TO-DO ITEM:
From the data below, return only the lines from the one with "Rendered at 1500 by 1125 pixels." through the one with "Page size: 1500x844.", exact and inclusive, with pictures left out.

RECORDS SHOWN:
*** Block opens ***

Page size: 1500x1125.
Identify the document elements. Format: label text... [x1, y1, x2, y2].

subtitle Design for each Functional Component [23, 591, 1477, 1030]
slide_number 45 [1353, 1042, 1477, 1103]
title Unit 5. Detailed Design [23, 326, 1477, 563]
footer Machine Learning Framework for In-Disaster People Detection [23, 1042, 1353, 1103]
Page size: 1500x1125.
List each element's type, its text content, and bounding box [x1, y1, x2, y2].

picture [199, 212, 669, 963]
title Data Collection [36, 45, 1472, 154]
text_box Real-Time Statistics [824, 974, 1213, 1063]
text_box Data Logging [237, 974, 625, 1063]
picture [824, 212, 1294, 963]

*** Block closes ***
*** Block opens ***

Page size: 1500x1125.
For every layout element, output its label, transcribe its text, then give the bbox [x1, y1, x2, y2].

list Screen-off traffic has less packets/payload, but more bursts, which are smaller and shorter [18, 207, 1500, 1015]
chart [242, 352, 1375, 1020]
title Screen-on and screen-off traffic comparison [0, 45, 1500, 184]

*** Block closes ***
*** Block opens ***

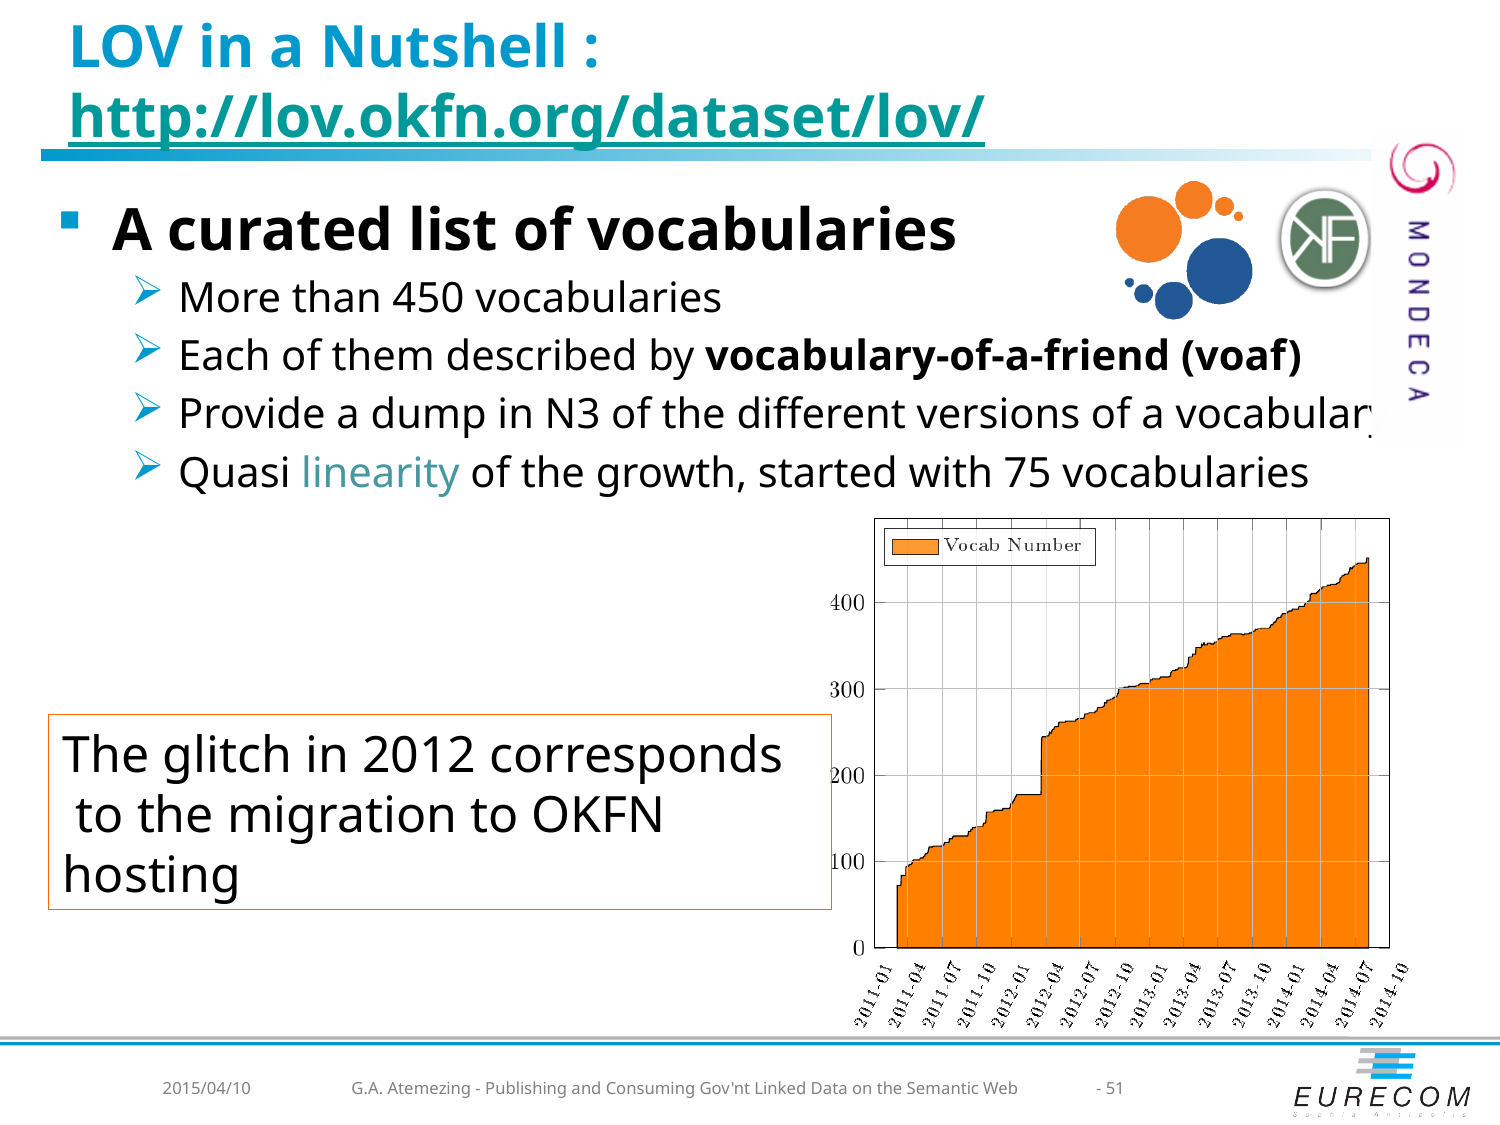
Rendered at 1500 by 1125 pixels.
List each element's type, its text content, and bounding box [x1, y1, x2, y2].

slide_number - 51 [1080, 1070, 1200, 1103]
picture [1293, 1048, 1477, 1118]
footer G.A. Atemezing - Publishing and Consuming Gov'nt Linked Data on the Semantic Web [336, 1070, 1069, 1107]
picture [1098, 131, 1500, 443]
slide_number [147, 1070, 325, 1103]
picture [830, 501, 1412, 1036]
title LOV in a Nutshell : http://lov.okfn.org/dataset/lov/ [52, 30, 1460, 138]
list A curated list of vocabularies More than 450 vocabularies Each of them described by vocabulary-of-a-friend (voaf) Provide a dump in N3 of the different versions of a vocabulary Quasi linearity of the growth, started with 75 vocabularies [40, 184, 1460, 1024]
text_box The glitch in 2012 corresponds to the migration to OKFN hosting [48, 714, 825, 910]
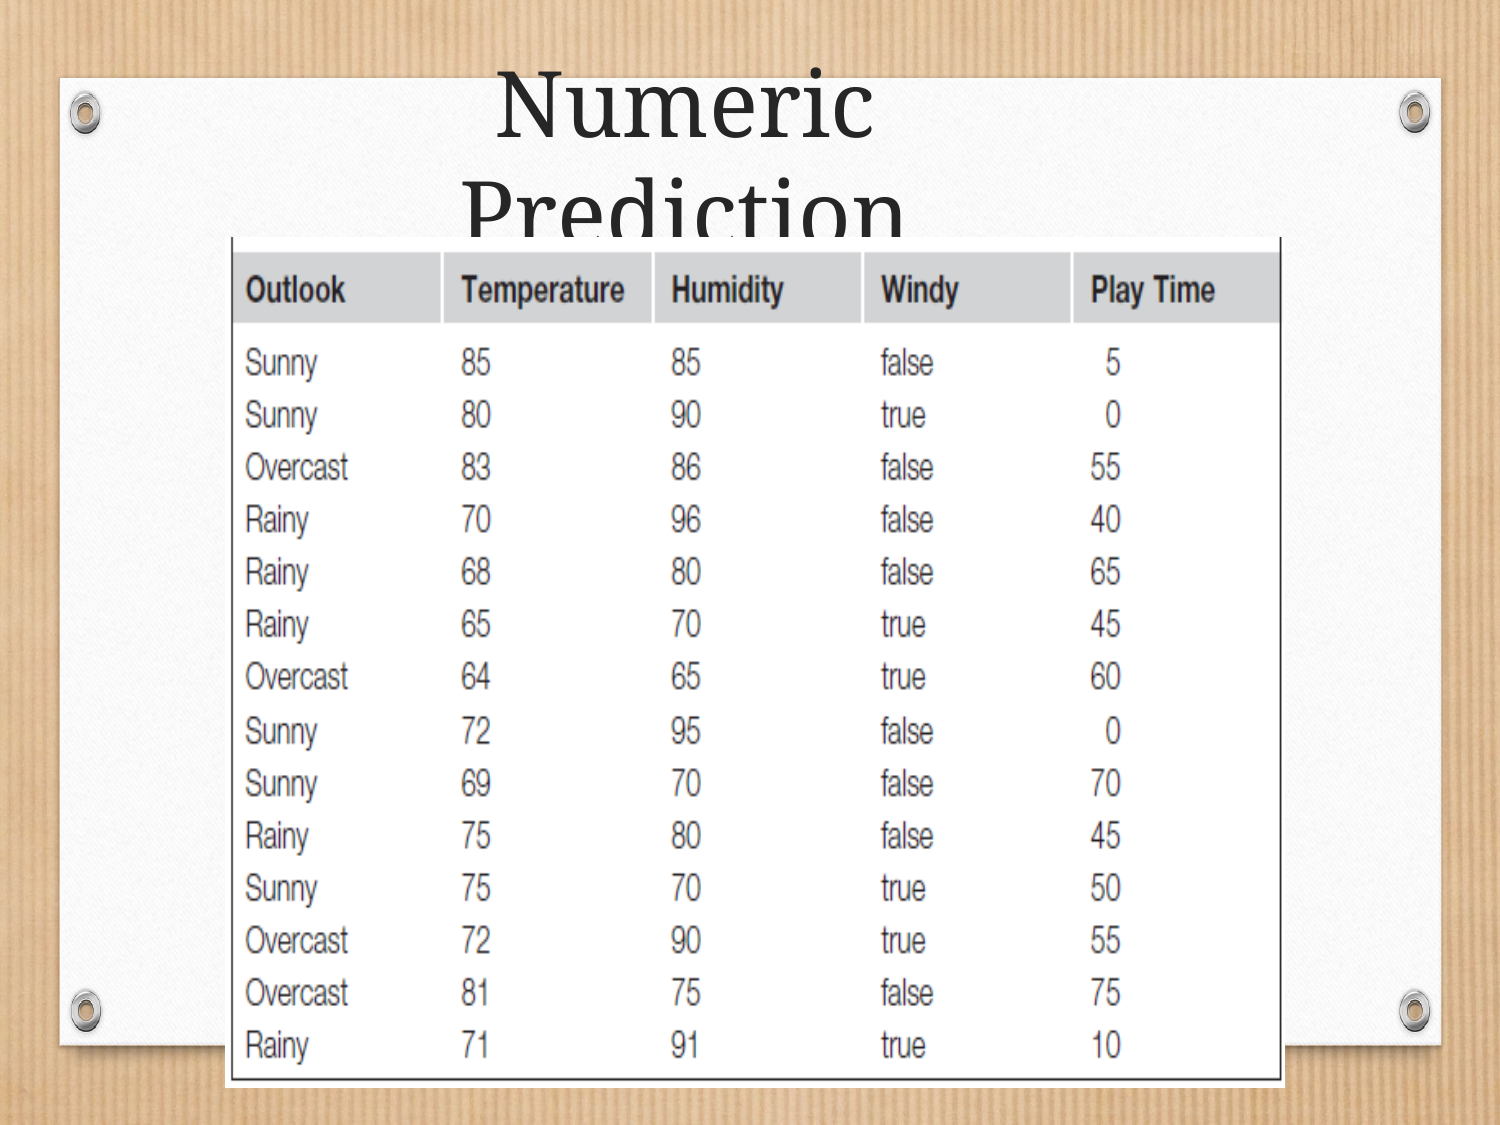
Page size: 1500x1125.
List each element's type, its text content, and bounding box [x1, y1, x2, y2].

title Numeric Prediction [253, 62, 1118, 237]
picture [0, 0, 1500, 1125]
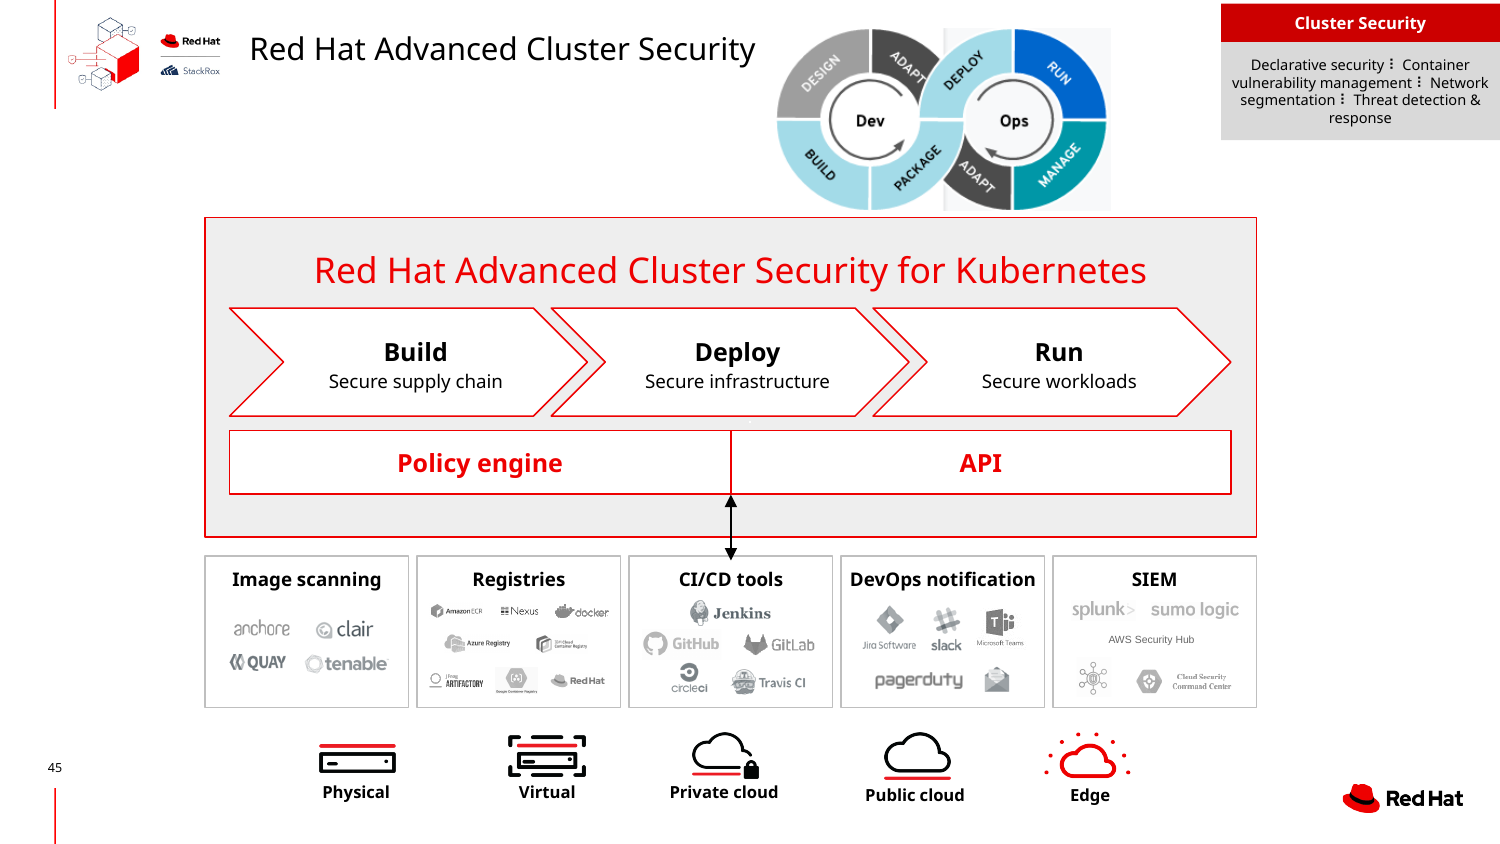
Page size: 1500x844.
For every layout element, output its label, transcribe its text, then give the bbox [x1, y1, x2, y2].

*** Block closes ***

RESPONSE TO THE EXERCISE:
Rendered at 1500 by 1125 pixels.
List each element's type, its text content, and bounding box [x1, y1, x2, y2].

slide_number - 51 [1080, 1070, 1200, 1103]
picture [1293, 1048, 1477, 1118]
footer G.A. Atemezing - Publishing and Consuming Gov'nt Linked Data on the Semantic Web [336, 1070, 1069, 1107]
picture [1098, 131, 1500, 443]
slide_number [147, 1070, 325, 1103]
picture [830, 501, 1412, 1036]
title LOV in a Nutshell : http://lov.okfn.org/dataset/lov/ [52, 30, 1460, 138]
list A curated list of vocabularies More than 450 vocabularies Each of them described by vocabulary-of-a-friend (voaf) Provide a dump in N3 of the different versions of a vocabulary Quasi linearity of the growth, started with 75 vocabularies [40, 184, 1460, 1024]
text_box The glitch in 2012 corresponds to the migration to OKFN hosting [48, 714, 825, 910]
Page size: 1500x1125.
List each element's type, its text content, and bounding box [x1, y1, x2, y2].

title Numeric Prediction [253, 62, 1118, 237]
picture [0, 0, 1500, 1125]
Page size: 1500x844.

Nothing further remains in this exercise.